David miró la mano que Alba tenía en su manga y, aunque apenas le tocó, sintió una descarga por el brazo. Alba le soltó de repente, disculpándose avergonzada. Agachó la cabeza, roja como un tomate. David carraspeó y se sintió mal. No quería que Alba pensara que ese gesto le había molestado. Al contrario, ese leve roce le había hecho sentir muchas cosas, pero no se esperaba la reacción de Alba y ahora ya era tarde para explicarse. No quería que ella pensara que le había molestado.
—Habrá que esperar a que despierte —le explicó sin apenas mirarla—. Puede que al principio esté un poco desorientado, que sufra una pequeña amnesia con los recuerdos recientes, pero hasta que no despierte no lo sabremos.
—Entiendo. ¿Cuánto tiempo cree que tardará en despertar después de retirarle la sedación? —le preguntó, tratándole de usted. Ya lo había dejado claro para ella: era la hija de un paciente, nada más. Había visto la mirada cuando le agarró sin apenas darse cuenta. Para ella estaba claro.
—Pues no sé, depende de cada paciente. Horas, no más de un día. Y, por favor, tutéame.

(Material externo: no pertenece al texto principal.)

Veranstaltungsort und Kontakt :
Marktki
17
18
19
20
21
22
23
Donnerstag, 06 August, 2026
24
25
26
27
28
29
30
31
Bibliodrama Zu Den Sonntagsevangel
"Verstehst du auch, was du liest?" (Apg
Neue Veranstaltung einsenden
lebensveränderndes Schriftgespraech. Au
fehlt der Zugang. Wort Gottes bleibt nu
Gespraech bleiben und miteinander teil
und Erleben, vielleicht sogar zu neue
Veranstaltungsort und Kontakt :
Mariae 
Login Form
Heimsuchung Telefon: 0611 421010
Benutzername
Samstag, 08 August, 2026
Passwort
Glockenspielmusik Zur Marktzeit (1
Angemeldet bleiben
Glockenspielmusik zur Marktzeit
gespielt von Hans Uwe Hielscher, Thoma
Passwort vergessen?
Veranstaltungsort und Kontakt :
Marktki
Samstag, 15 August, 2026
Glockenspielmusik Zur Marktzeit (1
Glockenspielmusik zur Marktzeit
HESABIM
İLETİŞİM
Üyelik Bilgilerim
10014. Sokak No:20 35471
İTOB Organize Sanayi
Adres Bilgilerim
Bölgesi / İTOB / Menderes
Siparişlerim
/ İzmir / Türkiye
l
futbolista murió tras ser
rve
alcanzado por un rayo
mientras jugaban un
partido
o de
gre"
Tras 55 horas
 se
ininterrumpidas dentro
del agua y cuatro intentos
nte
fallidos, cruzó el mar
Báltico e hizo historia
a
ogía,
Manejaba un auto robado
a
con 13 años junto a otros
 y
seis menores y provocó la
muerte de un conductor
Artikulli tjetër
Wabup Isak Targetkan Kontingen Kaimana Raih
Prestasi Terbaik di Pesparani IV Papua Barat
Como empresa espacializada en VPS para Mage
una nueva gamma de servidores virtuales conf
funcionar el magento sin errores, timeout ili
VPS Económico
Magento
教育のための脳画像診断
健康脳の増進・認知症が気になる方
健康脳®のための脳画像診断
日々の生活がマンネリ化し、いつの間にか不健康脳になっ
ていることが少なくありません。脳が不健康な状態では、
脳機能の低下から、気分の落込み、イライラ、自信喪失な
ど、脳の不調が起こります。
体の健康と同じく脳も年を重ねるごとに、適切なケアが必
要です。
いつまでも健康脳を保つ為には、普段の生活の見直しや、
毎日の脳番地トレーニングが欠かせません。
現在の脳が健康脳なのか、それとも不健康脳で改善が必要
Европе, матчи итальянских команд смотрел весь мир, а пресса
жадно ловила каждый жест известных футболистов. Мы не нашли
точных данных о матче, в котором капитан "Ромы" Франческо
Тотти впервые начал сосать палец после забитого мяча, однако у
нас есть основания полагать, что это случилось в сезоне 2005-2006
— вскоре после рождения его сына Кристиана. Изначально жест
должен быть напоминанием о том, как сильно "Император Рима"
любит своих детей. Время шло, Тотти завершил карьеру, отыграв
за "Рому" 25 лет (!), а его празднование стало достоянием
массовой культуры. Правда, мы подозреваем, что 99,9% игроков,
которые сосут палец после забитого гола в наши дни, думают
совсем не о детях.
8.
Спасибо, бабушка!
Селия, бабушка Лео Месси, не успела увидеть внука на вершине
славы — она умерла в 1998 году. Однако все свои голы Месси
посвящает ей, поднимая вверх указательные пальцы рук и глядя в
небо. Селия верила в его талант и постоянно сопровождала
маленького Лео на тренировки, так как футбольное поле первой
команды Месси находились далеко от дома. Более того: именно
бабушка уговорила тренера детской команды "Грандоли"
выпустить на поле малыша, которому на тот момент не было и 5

—Bueno… Yo… Mañana, bien. Es genial. Sí, genial. Gracias, doctor. Digo… David.
—Alba, yo…
La puerta se abrió y una enfermera entró buscando al doctor.
—Doctor Montero, el paciente de la 435. Venga, por favor.
—Claro.
Se despidió de Alba y salió de la habitación. Alba se dejó caer en el sillón y mirando a su padre le dijo:
—¿Qué te parece? Me gusta, me estoy colgando de él, pero no voy a hacerme ilusiones. Ya te contaré. Y más vale que mañana despiertes, porque te necesito. —Y sintiendo las lágrimas dejó que salieran libremente.
Su padre despertaría y ella podría contarle todo, los días tan difíciles que habían pasado y todas las «conversaciones» que había mantenido con su madre. Le contaría los detalles de su relación con Israel y por qué lo habían dejado; el nuevo negocio de Sonia y la ilusión de que querían ser papás y ella madrina, se lo habían prometido; la situación en Argentina de su hermano, al que le resultaba muy difícil escaparse a España y que tardaría en venir; y los planes que harían para cuando saliera del hospital. Se le ocurrió que ese verano podrían ir todos a Argentina unos días de vacaciones. Así de paso conocerían a Elisabeth, la novia de Jesús.
Salió del hospital un poco más tranquila, esperando con ansia el día siguiente y que su padre despertara por fin.